Hey there Skb, My heart goes out to you. I had such a hard time with this and I had to change my thinking. What everyone here is telling you is the absolute truth. I personally could not find any relief in thinking of it in these terms. Now that I am a little farther out, I can. My suggestion is change your thinking for a little while until you can comprehend what is being said here. Kind of an emergency bandage until the wound starts to heal a little. I was so attached to him I could not fathom not being able to contact him. What I did know was that there were other women and he lied to me about EVERYTHING. Knowing that piece of information..I could accept that it was so wrong and it was not good for me, period.
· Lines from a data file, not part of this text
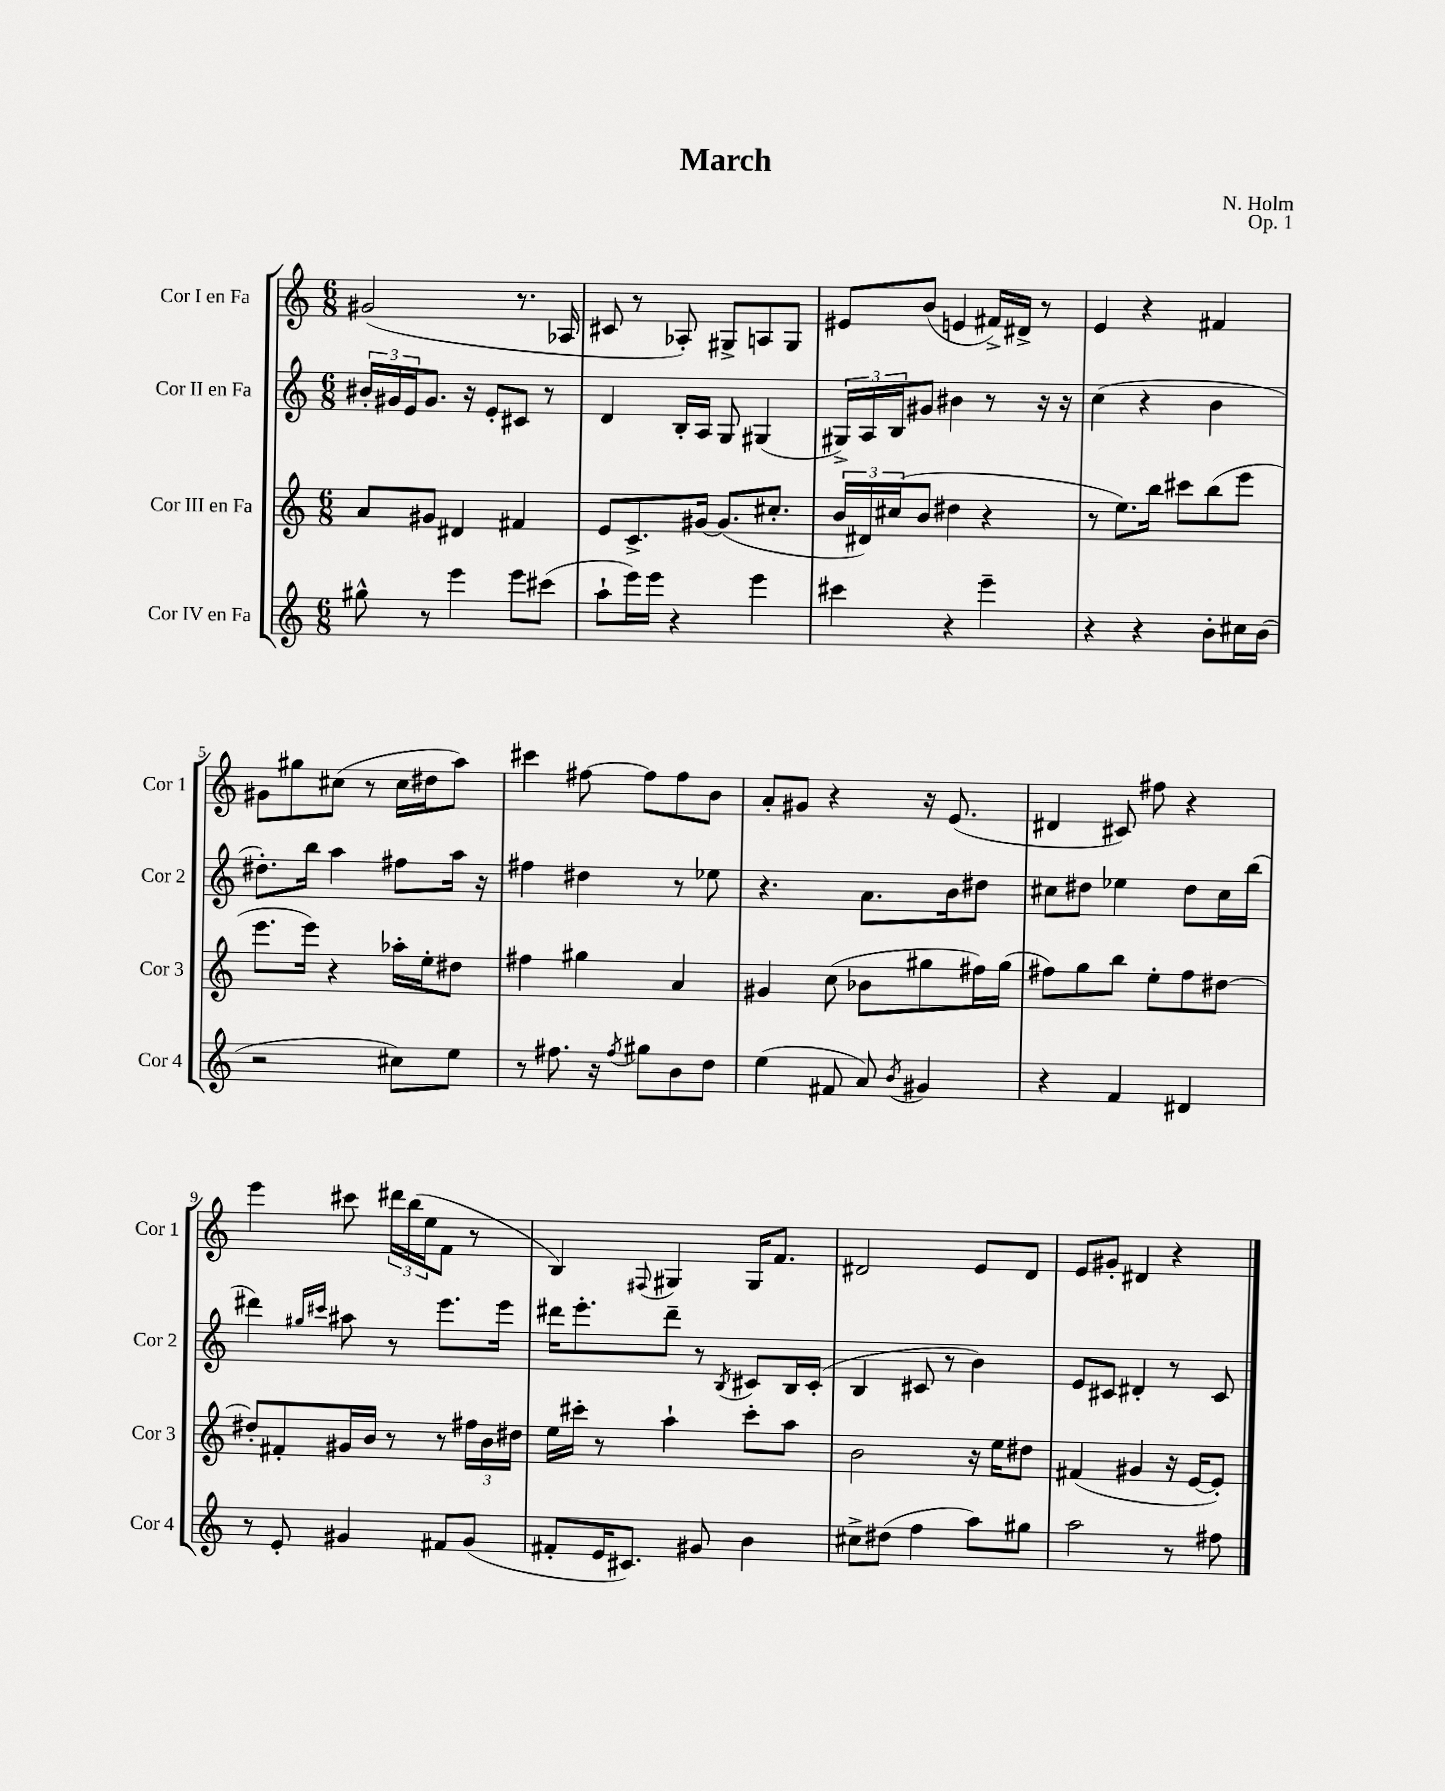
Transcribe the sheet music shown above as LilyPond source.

\header { title = "March" composer = "N. Holm" opus = "Op. 1" }
<<
\new StaffGroup <<
\new Staff = "s0" \with { instrumentName = "Cor I en Fa" shortInstrumentName = "Cor 1" } {
    \clef treble \key c \major \numericTimeSignature \time 6/8
    gis'2( r8. aes16 |
    cis'8 r8 aes8-.) gis8-> a8 gis8 |
    eis'8 b'8( e'4 fis'16->) dis'16-> r8 |
    e'4 r4 fis'4 |
    gis'8 gis''8 cis''8( r8 cis''16 dis''16 a''8) |
    cis'''4 fis''8~ fis''8 fis''8 b'8 |
    a'8-. gis'8 r4 r16 e'8.( |
    dis'4 cis'8) fis''8 r4 |
    e'''4 cis'''8 \tuplet 3/2 { dis'''16 b''16( e''16 } f'8 r8 |
    b4) \appoggiatura { fis8 } gis4 gis16 f'8. |
    dis'2 e'8 dis'8 |
    e'8 gis'8-. dis'4 r4 \bar "|." |
}
\new Staff = "s1" \with { instrumentName = "Cor II en Fa" shortInstrumentName = "Cor 2" } {
    \clef treble \key c \major \numericTimeSignature \time 6/8
    \tuplet 3/2 { bis'16-. gis'16 e'16 } gis'8. r16 e'8-. cis'8 r8 |
    d'4 b16-. a16 g8 gis4( |
    \tuplet 3/2 { gis16->) a16 b16 } gis'8 bis'4 r8 r16 r16 |
    c''4( r4 b'4 |
    dis''8.-.) b''16 a''4 fis''8 a''16 r16 |
    fis''4 dis''4 r8 ees''8 |
    r4. a'8. b'16 dis''8 |
    cis''8 dis''8 ees''4 dis''8 cis''16 b''16( |
    dis'''4) \grace { gis''16 cis'''16 } ais''8 r8 e'''8. e'''16 |
    dis'''16 e'''8.-. dis'''8-- r8 \acciaccatura { b8 } cis'8 b16 cis'16-.( |
    b4 cis'8 r8 b'4) |
    e'8 cis'8 dis'4-. r8 cis'8 \bar "|." |
}
\new Staff = "s2" \with { instrumentName = "Cor III en Fa" shortInstrumentName = "Cor 3" } {
    \clef treble \key c \major \numericTimeSignature \time 6/8
    a'8 gis'8 dis'4 fis'4 |
    e'8 c'8.-> gis'16~ gis'8.( cis''8.-. |
    \tuplet 3/2 { b'16 dis'16) cis''16( } b'8 dis''4 r4 |
    r8 e''8.) b''16 cis'''8 b''8( e'''8 |
    e'''8. e'''16) r4 aes''16-. e''16-. dis''8 |
    fis''4 gis''4 a'4 |
    gis'4 c''8( bes'8 gis''8 fis''16) gis''16( |
    fis''8) g''8 b''8 e''8-. fis''8 dis''8~ |
    dis''8-. fis'8-. gis'16 b'16 r8 r8 \tuplet 3/2 { fis''16 b'16 dis''16 } |
    e''16 cis'''16-. r8 a''4-! cis'''8-. a''8 |
    b'2 r16 e''16 dis''8 |
    fis'4( gis'4 r16 e'16~ e'8-.) \bar "|." |
}
\new Staff = "s3" \with { instrumentName = "Cor IV en Fa" shortInstrumentName = "Cor 4" } {
    \clef treble \key c \major \numericTimeSignature \time 6/8
    gis''8-^ r8 e'''4 e'''8 cis'''8( |
    a''8-! e'''16) e'''16 r4 e'''4 |
    cis'''4 r4 e'''4-- |
    r4 r4 b'8-. cis''16 b'16( |
    r2 cis''8) e''8 |
    r8 fis''8. r16 \acciaccatura { fis''8 } gis''8 b'8 d''8 |
    e''4( fis'8 a'8) \acciaccatura { b'8 } gis'4 |
    r4 f'4 dis'4 |
    r8 e'8-. gis'4 fis'8 gis'8( |
    fis'8-. e'16 cis'8.) gis'8 b'4 |
    cis''8-> dis''8( f''4 a''8) gis''8 |
    a''2 r8 fis''8 \bar "|." |
}
>>
>>
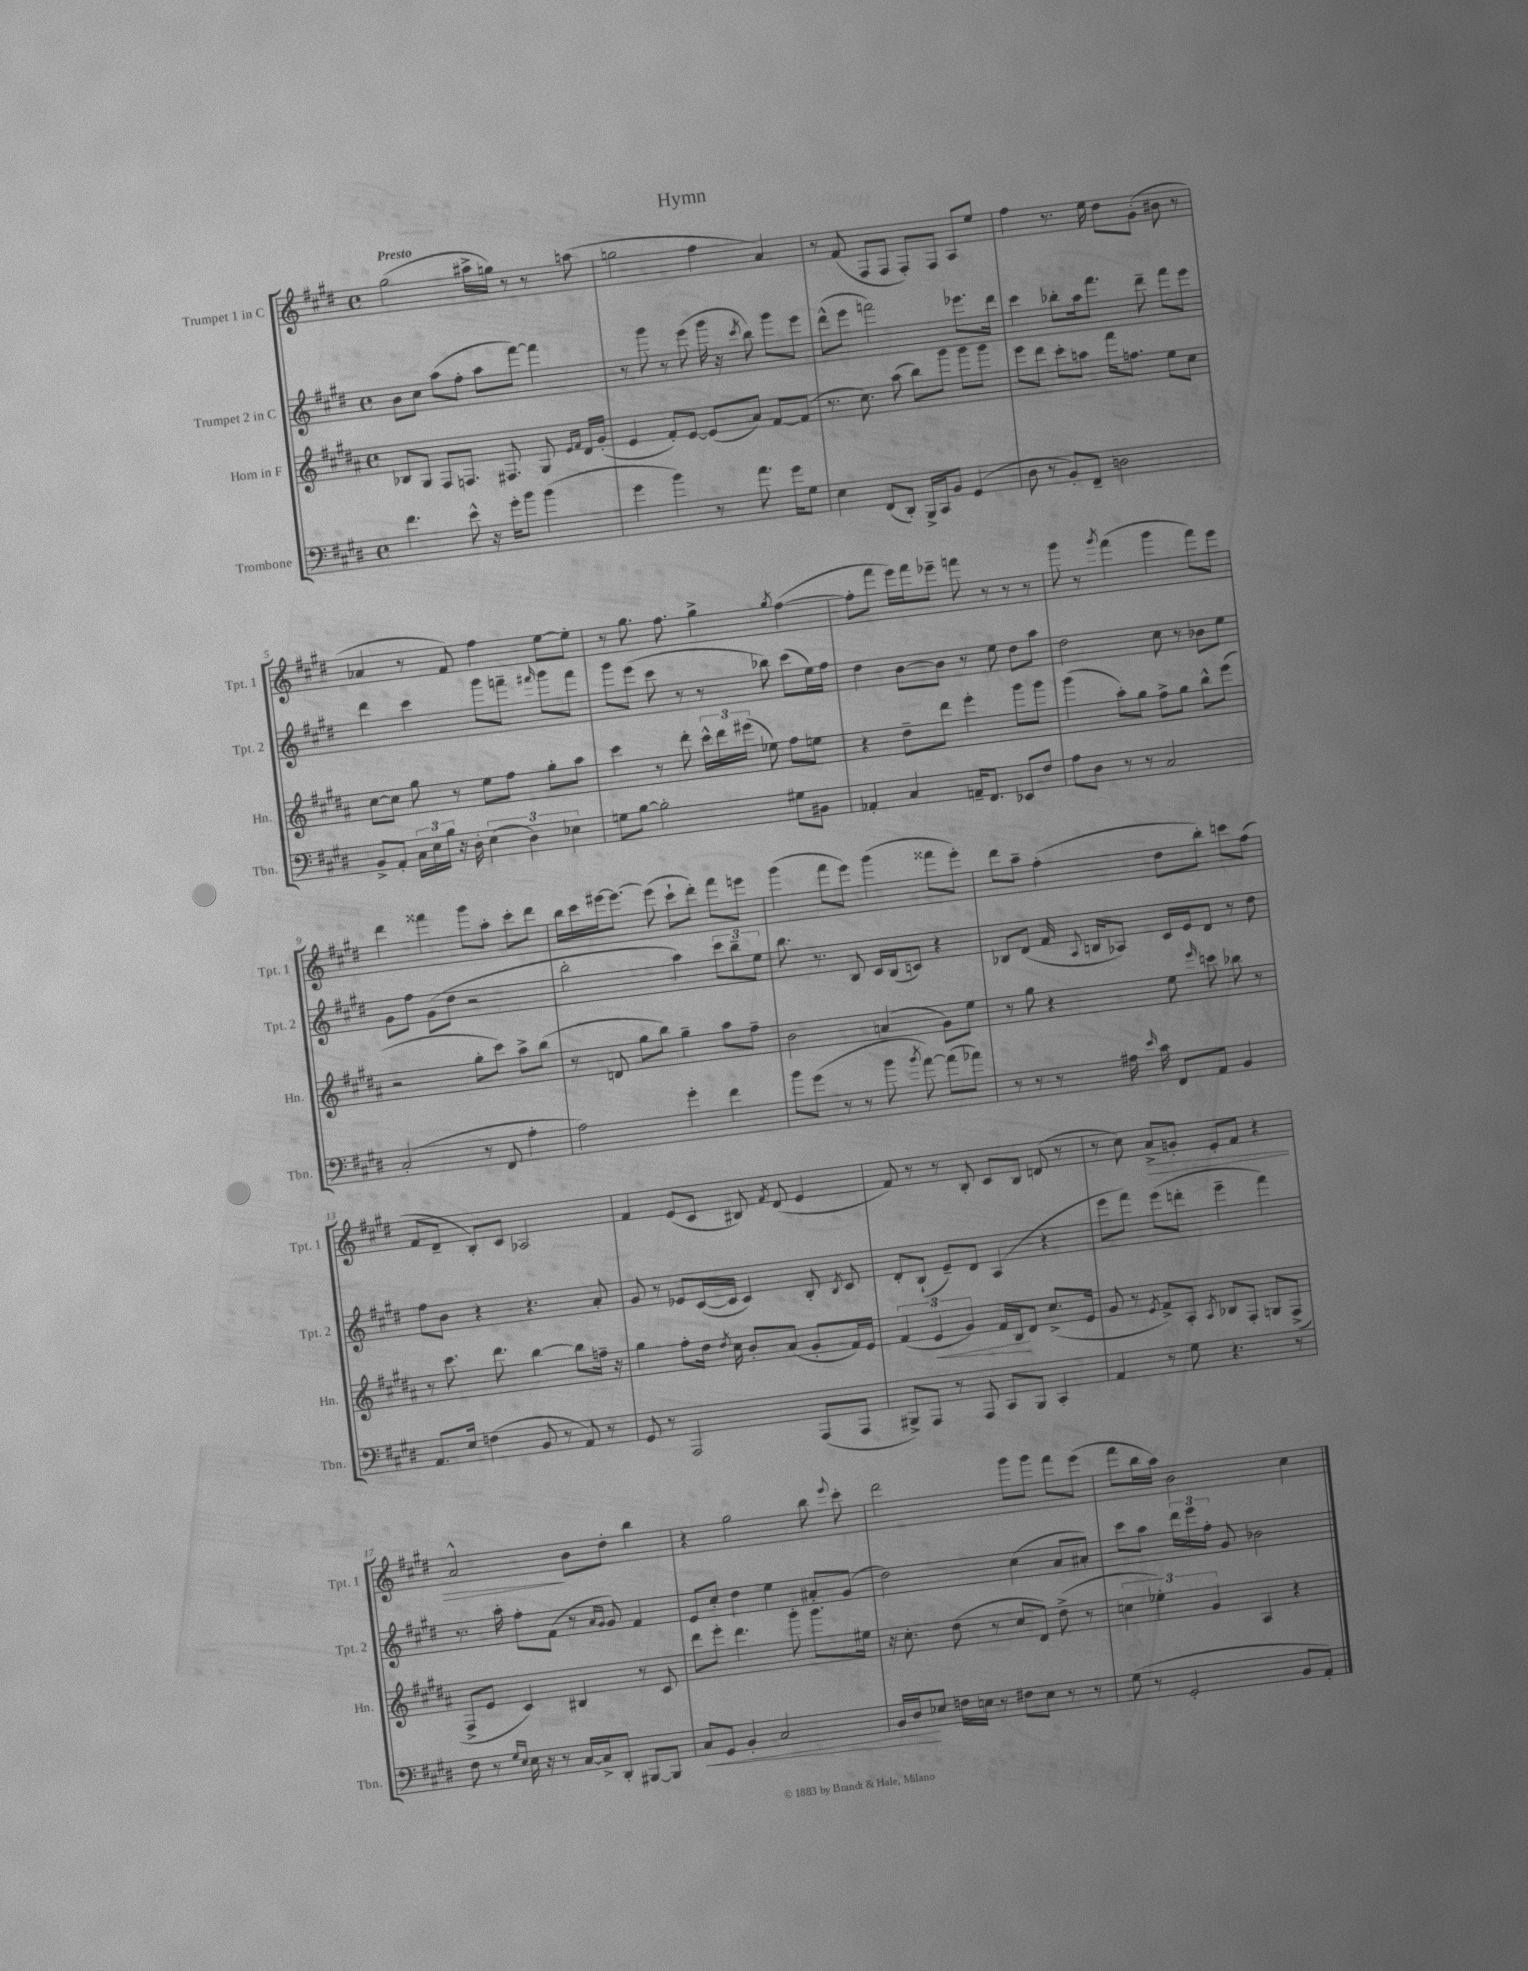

In the beginning that was the only thing I absolutely KNEW. So I had to make a choice. I could keep going down this back and forth insanity road or I could turn in a new direction and go down a different road. I chose the different road. I chose to look at what I would find on this new road. There was the gym, returning to school and cleaning out old stuff and rearranging my home to try to spruce it up. Even though I had and still have waves of pain and sorrow. I choose to visualize my road and focus on the things on this new journey. Everytime I dip back into the pain, I refocus my view of the new road. Maybe that seems silly or odd but this helped me keep it together enough to function. Hope this helps. coffee
Jan 21 - 9AM (Reply to #3)
ruby01 (not verified)
Anonymous's picture

Skb

You will NEVER receive closure from him. The more attempts you make the uglier he will get and the more pain you will experience. Bottom line: When you have experienced so much pain that you can no longer take anymore, that's when you will stop. You only temporarily lost control. It's not permanent. Just start moving forward again and be aware of anything you might be doing that is causing you to experience more grief, rather than less. You will keep your dignity in tact if you practice self control and awareness. You'll get there because you want to.